It’s important to know that when building machine learning projects, it’s very important that you analyze the datasets. This allows you to check for inconsistencies and irregularities in the datasets(which they will be).

You also learn how to feature engineer your datasets, which basically means you use your existing knowledge of the field to edit your dataset, for example, you’re analyzing a medical dataset and you notice that the BMI of an individual is 0. Now we all know that for living human beings, BMI can never be 0.

Now that we have that out of the way, let’s jump right into the list:

Predicting the probability of Diabetes: Diabetes is a chronic medical condition associated with elevated blood sugar levels in the body. Diabetes often leads to cardiovascular disease, stroke, kidney, damage, and long-term damage to the extremities(that is, limbs and eyes).

One of the barriers to early detection and diagnosis of diabetes is that the early stages of diabetes are often non-symptomatic. People who are on the path to diabetes(also known as prediabetes)often do not know that they have diabetes until it is too late. The value of Artificial Intelligence in healthcare is not in replacing physicians and other healthcare workers, but rather to augment their activities. AI has the potential to support healthcare workers throughout a patient’s journey and to assist healthcare workers in discovering insights into a patient’s wellbeing using data.

The diabetes mellitus dataset provided for this project here, comes from the Pima Indians diabetes dataset, provided by the National Institute of Diabetes and Digestive and Kidney Diseases. In this project, you will learn to explore data by plotting different graphs such as histograms, learn how to split data into training, testing, and validation datasets, learn to build a multilayer perceptron model, and perform result analysis on your results.

Predicting Taxi Fares in New York: Yellow cabs in NYC are perhaps one of the most recognizable icons in the city. Tens of thousands of commuters in NYC rely on taxis as a mode of transportation around the city. In recent years, the taxi industry in the city has been put under increasing pressure from ride-hailing apps such as Uber, Lyft, etc. In August 2018, the Limousine commission of the city launched an app that allows people to book a yellow taxi from their phones. In this project, you will learn how to create an algorithm to provide fair pricing upfront, which is no simple feat.

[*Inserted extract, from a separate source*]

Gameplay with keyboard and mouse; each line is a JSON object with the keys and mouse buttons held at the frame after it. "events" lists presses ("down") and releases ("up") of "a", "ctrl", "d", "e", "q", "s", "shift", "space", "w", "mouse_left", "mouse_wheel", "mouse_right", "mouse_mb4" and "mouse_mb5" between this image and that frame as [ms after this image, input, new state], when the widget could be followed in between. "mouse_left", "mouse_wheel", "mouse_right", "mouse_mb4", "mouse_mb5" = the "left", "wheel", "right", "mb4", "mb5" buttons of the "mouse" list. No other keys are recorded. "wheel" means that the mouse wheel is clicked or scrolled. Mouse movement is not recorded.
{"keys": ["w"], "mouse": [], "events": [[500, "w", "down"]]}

The algorithm should consider various environmental variables such as the time of the day, traffic conditions, pick-up and drop-off locations in order to make an accurate fair prediction. The dataset that you should be used for this project is the NYC taxi fares dataset provided by Kaggle, which I will link here. The dataset provides an interesting opportunity to use big datasets in machine learning projects, as well as to visualize geolocation data.

Cats_vs_Dogs Image Classification: Computer Vision is an engineering field where the goal is to create programs that can extract meaning from images. Computer vision researchers worked on signal processing, object recognition, etc. In Image classification, the input to the problem is an image and the required output is simply a prediction of the class that the image belongs to. In this project, you will learn the basic architecture of Convolutional Neural Networks(CNN). The dataset is provided by Microsoft and I will link it right here.

Predicting if the movie reviews are bad or good: In building this project, you will learn about LSTM(Long Short Term Memory) and RNN(Recurrent Neural Network) and how can they be used in sequential problems, such as Natural Language Processing (NLP). You will develop and train an LSTM network to predict the sentiment of movie reviews on IMDB and I will link the dataset right here.

Removing Noise from Images: An autoencoder is a type of neural network used to learn efficient data codings in an unsupervised manner. Autoencoders learn a Latent Representation of the input. This representation is usually a compressed representation of the original input. All autoencoders have an Encoder and a Decoder. The role of the encoder is to encode the input to a learned, compressed representation, and the role of the decoder is to reconstruct the original input using the compressed representation. We can use autoencoders for data compression(such as converting images into jpg) and you can also use autoencoders for removing noise from images. For this project, consider using the mnist handwritten digits dataset provided by TensorFlow which I will link right here.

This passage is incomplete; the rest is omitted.